MosaikHub Magazine

Les Qataris ne parlent pas…

mardi 14 octobre 2014

Lorsque nous avons débarqué au très chic Pavillon Cambon, on nous a tout de suite prévenus : « Les Qataris ne parlent pas. » Dommage, on aurait bien demandé au cheikh Hamad Ben Khalifa Al-Thani, le président de la Fédération qatarie de football, ou à son bras droit, Saoud Al-Mohannadi, comment ils encaissent les soupçons de corruption qui pèsent sur l’attribution du Mondial 2022 au petit émirat du golfe Arabo-Persique. Les deux jeunes journalistes de L’Equipe 21 auraient, eux, bien voulu poser quelques questions au patron du Paris-Saint-Germain. Mais « Nasser » (Al-Khelaïfi), qui s’exprime désormais en français, n’a pas fait entendre son petit accent ni laissé entrevoir son costume toujours impeccable.

Faute de quoi, ils ont pu enchaîner les stars chats avec des gloires plus ou moins anciennes et plus ou moins illustres du football mondial. L’ex-coach de Manchester City, Roberto Mancini, dont le nom a été évoqué pour remplacer Laurent Blanc sur le banc du PSG, a pris la défense du titulaire du poste. L’ancien défenseur argentin du club de la capitale, Gabriel Heinze, était tout heureux de retrouver Paris et son compatriote Juan Sebastian Veron. L’Espagnol Gaizka Mendieta, dont on avait perdu la trace depuis qu’il a arrêté de courir comme une mobylette avec le FC Valence, et le Néerlandais Patrick Kluivert n’étaient pas moins fiers d’annoncer leur participation à une future « Coupe du monde des légendes » à Doha, la capitale du Qatar. Quant à la tenniswoman blonde et biélorusse Victoria Azarenka, on se demande encore ce qu’elle était venue faire sur ses immenses talons aiguilles vert fluo au milieu de tous ces bonshommes en survêtements des clubs Real Madrid, FC Barcelone, Manchester United, Liverpool, Juventus Turin, Inter Milan, Borussia Dortmund, AS Monaco, FC Santos, Zénit Saint-Pétersbourg, Chakhtior Donetsk…

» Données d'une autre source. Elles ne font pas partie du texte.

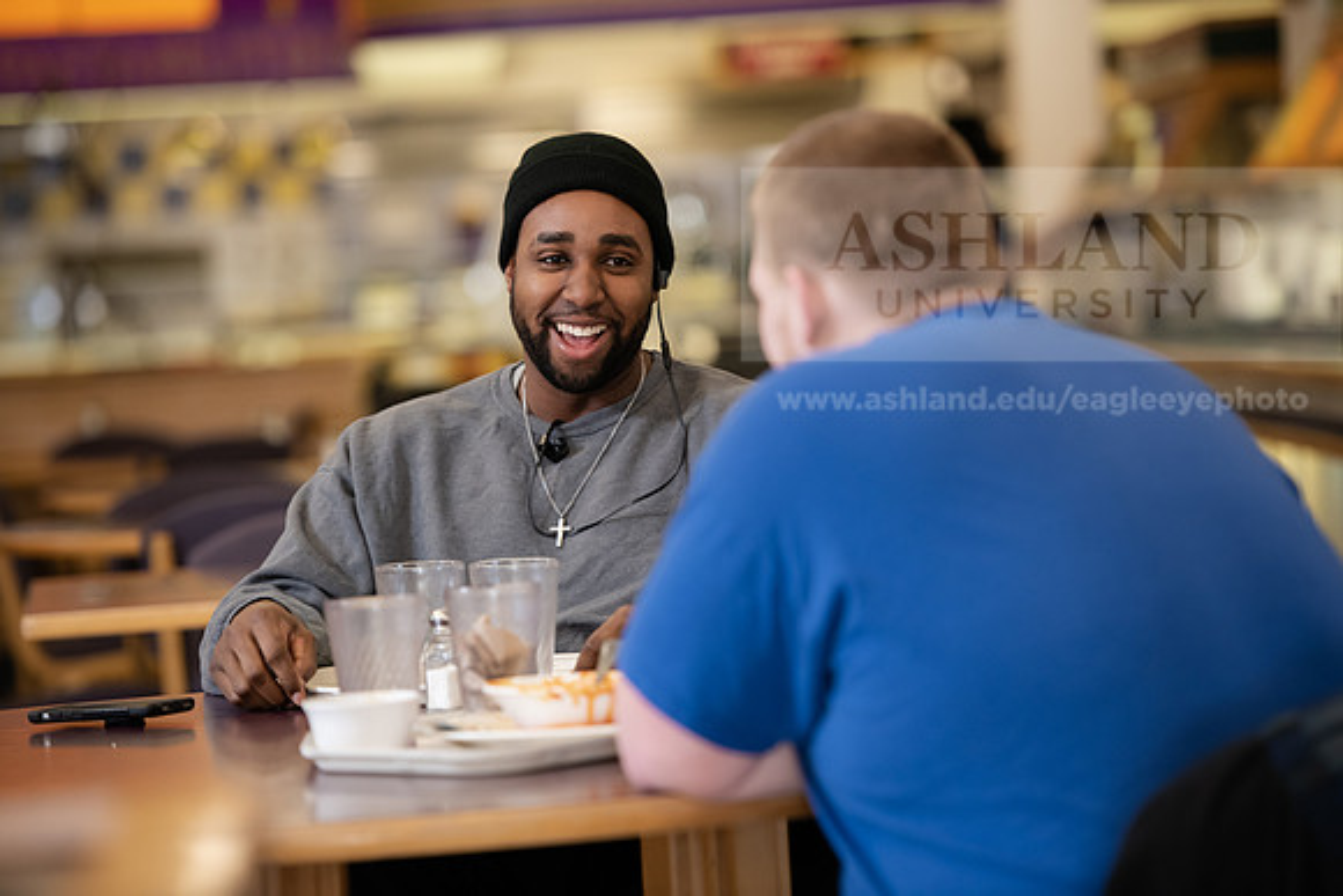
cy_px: 448
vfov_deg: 8.6
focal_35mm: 160
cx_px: 672
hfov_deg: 12.8
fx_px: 5970
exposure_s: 1/200
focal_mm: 160
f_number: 3.2
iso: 1250
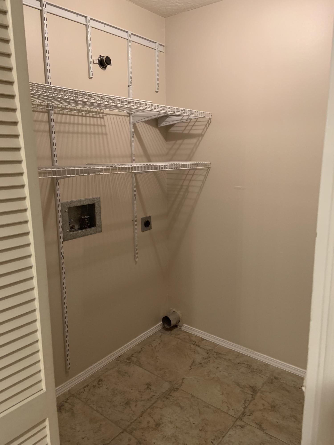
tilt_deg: -10.8
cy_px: 222
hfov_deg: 53.1
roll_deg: +1.3
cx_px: 167
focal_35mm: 26
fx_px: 334
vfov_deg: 67.3
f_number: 1.8
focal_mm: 4.25
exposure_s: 1/40
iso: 320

« CONNECTER LE BUSINESS ET LE SPORT »

Tout ce petit monde s’était donné rendez-vous au cœur de Paris la semaine dernière à l’invitation du Qatar pour participer à l’Aspire Academy Global Summit. Un événement hybride, à la fois « congrès mondial sur la performance et la science appliquée au football », où on a entendu Roberto Sassi, le vénéré préparateur physique de la Juve, accuser la technologie de « tuer l’art d’entraîner », et salon pour « connecter le business et le sport », où l’on a vu Henri Leconte faire la tournée des popotes pour tenter de vendre son entreprise de padel (discipline à mi-chemin entre le tennis et le squash qui se pratique en double, et pas debout sur une planche) aux « leaders de l’industrie du sport qatari ». Parmi eux, on a identifié la banque nationale du Qatar, Qatar Airways, le comité olympique qatari, la Ligue de football qatarie et, bien sûr, la fameuse Aspire Academy.

L’académie Aspire, c’est un peu l’Insep version qatarie, soit un complexe multisports gigantesque et ultraluxueux mais avec beaucoup moins de pensionnaires que son modèle français niché au cœur du bois de Vincennes. Inaugurée à Doha en grande pompe il y a dix ans avec déjà quelques stars chats avec le roi Pelé et Maradona, Aspire ambitionne aujourd’hui ni plus ni moins, nous confie son directeur espagnol Ivan Bravo, d’« offrir au Qatar une équipe compétitive pour sa Coupe du monde 2022 ». Le Mondial 2022 ! Faute de pouvoir en parler avec un dignitaire du pays hôte, nous avons donc demandé à un cousin qui passait par là, son altesse sérénissime le prince Hussein de Jordanie, par ailleurs vice-président de la FIFA, ce qu’il pensait de la décision de Joseph Blatter de ne pas rendre public le rapport sur les conditions d’attribution de l’épreuve au Qatar. « Nous ne devons pas avoir peur de le publier, c’est dans l’intérêt du football. » Chiche.